◆ Short problem
Convert the items from the start up to and including the line with "10 h 50 min" into a two-column CSV headed item_text and answer. Give one row per item, with its text and its answer each in one quoted field and any line breaks replaced by spaces.

^^^^^^^^^^^^^^^^

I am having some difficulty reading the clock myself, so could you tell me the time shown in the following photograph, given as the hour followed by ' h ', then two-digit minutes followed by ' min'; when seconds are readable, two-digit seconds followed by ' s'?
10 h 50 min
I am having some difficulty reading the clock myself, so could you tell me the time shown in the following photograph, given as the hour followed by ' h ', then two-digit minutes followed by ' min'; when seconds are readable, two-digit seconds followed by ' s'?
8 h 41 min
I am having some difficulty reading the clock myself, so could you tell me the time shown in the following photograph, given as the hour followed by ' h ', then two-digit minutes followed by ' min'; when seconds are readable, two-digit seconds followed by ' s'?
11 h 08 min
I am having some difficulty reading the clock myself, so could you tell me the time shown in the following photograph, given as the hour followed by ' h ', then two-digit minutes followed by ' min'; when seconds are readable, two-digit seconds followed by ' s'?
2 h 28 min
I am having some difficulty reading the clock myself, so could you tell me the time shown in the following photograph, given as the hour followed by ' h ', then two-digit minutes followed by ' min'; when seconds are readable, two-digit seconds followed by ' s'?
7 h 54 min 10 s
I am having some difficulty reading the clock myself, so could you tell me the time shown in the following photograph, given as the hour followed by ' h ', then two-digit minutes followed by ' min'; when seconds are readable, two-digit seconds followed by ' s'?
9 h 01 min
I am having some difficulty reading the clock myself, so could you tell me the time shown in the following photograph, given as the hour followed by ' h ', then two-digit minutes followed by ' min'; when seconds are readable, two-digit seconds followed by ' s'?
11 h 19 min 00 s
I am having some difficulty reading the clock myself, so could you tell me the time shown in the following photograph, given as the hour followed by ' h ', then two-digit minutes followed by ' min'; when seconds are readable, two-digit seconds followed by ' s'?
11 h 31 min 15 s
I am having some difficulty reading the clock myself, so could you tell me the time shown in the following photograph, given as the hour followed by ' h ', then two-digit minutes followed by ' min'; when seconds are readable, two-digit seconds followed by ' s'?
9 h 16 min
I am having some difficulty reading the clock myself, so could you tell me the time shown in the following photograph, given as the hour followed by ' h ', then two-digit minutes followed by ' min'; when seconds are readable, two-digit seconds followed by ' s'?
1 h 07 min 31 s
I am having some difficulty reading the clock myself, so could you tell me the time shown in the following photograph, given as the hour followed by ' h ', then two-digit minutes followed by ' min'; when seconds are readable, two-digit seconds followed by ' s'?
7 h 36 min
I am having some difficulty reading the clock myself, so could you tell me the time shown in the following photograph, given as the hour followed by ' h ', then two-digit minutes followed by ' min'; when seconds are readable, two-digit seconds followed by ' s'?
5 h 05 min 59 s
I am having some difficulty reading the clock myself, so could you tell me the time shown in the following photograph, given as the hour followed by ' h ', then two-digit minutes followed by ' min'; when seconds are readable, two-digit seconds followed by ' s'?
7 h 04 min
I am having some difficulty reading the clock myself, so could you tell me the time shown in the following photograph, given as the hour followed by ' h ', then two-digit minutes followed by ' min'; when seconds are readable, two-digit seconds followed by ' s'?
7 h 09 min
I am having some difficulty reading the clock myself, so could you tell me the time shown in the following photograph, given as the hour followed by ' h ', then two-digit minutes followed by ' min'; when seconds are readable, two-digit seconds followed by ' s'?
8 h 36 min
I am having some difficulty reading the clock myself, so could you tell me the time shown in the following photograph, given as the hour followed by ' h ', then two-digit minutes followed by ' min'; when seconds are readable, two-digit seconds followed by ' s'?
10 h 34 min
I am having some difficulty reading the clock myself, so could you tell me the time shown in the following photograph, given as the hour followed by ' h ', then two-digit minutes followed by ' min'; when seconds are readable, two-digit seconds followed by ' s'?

^^^^^^^^^^^^^^^^

◆ Full solution
item_text,answer
"I am having some difficulty reading the clock myself, so could you tell me the time shown in the following photograph, given as the hour followed by ' h ', then two-digit minutes followed by ' min'; when seconds are readable, two-digit seconds followed by ' s'?","10 h 50 min"